• **Objective**:
Rename "collectors" to "collected by" in the listing lines starting at the line that contains "catalogue / barcode: US 3331520" and ending at the line that contains "state / province: Central". Write out only those lines, leaving everything else unchanged.

Data records:
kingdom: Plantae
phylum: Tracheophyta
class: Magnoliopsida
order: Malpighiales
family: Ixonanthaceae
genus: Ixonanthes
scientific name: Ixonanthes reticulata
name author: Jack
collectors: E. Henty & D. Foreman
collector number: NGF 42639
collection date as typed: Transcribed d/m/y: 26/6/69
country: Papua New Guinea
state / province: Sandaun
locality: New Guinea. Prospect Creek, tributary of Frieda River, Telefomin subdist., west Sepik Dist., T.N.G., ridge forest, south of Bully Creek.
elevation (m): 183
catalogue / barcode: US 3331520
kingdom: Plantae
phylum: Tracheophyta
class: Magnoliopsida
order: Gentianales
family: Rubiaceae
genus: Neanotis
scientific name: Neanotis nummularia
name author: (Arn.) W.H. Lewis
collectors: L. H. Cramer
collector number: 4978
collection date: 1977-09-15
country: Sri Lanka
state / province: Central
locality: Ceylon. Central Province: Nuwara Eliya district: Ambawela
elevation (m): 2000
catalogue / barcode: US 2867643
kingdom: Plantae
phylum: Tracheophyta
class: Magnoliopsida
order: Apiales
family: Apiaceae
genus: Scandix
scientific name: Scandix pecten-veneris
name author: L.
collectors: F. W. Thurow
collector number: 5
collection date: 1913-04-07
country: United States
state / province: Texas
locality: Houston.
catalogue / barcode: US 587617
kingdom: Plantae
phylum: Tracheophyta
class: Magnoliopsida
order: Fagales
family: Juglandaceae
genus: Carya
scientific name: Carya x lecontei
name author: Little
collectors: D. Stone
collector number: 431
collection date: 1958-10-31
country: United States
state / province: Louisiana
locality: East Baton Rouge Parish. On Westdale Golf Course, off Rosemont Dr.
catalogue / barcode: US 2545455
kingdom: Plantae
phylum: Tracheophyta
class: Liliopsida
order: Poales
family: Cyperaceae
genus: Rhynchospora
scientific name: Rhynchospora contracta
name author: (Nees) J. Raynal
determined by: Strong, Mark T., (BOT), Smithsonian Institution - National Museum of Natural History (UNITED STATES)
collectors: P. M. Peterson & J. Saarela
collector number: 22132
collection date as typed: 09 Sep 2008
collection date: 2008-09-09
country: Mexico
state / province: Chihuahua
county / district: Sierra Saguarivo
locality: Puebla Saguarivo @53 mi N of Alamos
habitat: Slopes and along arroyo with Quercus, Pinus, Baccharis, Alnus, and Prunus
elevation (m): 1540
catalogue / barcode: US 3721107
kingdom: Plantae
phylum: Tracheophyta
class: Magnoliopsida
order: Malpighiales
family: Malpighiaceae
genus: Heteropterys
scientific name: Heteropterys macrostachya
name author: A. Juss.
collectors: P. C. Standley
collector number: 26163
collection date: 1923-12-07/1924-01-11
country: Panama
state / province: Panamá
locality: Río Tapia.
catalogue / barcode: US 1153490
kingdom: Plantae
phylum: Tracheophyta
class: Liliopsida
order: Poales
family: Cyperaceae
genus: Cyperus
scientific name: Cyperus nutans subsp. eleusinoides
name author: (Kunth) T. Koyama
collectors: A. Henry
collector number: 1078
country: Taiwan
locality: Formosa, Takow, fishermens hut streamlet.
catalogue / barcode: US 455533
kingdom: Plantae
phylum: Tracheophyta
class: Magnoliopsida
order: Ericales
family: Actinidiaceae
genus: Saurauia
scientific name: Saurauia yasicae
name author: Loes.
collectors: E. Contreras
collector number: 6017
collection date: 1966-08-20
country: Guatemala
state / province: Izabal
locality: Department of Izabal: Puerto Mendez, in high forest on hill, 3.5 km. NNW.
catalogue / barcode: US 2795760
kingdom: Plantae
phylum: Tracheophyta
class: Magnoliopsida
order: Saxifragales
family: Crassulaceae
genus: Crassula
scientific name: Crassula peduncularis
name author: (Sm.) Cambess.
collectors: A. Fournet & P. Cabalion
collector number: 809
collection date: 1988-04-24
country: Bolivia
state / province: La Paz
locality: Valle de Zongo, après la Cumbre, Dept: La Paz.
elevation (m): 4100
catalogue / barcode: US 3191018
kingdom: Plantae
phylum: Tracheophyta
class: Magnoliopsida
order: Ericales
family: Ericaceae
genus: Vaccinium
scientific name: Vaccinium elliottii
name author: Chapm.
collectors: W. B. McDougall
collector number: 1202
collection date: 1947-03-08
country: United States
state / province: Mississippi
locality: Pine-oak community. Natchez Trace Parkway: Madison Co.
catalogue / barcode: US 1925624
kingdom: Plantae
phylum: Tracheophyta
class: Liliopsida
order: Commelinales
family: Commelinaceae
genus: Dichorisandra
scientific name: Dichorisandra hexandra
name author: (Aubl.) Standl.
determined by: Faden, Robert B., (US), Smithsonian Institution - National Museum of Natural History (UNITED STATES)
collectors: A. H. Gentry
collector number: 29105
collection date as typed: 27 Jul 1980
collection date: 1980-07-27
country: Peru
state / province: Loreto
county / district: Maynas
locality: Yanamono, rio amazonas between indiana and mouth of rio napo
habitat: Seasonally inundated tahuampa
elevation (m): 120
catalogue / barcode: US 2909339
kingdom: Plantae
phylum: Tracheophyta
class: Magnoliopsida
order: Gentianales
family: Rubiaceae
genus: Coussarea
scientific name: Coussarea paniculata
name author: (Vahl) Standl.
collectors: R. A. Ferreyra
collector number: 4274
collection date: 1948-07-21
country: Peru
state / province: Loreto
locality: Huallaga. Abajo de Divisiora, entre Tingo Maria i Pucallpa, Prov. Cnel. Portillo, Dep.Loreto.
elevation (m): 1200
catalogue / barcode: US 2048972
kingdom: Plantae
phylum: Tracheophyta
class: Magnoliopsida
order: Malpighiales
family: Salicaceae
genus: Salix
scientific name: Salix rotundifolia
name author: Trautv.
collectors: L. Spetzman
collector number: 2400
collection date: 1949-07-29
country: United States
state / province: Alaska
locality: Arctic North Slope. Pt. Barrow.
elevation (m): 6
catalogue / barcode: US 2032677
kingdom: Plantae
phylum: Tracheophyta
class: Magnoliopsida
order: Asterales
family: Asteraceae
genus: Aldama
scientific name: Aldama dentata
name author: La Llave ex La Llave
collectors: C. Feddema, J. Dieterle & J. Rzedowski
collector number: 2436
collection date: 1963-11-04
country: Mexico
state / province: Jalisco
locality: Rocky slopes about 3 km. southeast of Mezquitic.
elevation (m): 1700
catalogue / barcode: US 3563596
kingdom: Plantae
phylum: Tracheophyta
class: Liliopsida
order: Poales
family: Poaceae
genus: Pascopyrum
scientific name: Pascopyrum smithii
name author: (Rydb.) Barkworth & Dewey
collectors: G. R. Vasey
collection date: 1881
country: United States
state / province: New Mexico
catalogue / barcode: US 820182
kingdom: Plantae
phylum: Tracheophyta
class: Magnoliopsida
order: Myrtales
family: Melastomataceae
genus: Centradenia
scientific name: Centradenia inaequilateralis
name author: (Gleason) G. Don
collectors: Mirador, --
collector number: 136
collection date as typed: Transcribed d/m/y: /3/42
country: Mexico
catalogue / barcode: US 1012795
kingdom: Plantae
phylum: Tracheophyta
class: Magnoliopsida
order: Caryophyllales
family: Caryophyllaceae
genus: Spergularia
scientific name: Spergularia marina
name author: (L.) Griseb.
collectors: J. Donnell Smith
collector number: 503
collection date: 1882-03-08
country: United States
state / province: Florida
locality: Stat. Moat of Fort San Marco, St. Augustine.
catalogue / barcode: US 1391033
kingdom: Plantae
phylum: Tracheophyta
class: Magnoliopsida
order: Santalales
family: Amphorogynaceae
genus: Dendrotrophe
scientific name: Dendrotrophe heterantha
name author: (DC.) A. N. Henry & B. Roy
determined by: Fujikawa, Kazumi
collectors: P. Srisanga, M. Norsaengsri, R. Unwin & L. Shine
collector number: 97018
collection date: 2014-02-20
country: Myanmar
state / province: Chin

• **Reply**:
catalogue / barcode: US 3331520
kingdom: Plantae
phylum: Tracheophyta
class: Magnoliopsida
order: Gentianales
family: Rubiaceae
genus: Neanotis
scientific name: Neanotis nummularia
name author: (Arn.) W.H. Lewis
collected by: L. H. Cramer
collector number: 4978
collection date: 1977-09-15
country: Sri Lanka
state / province: Central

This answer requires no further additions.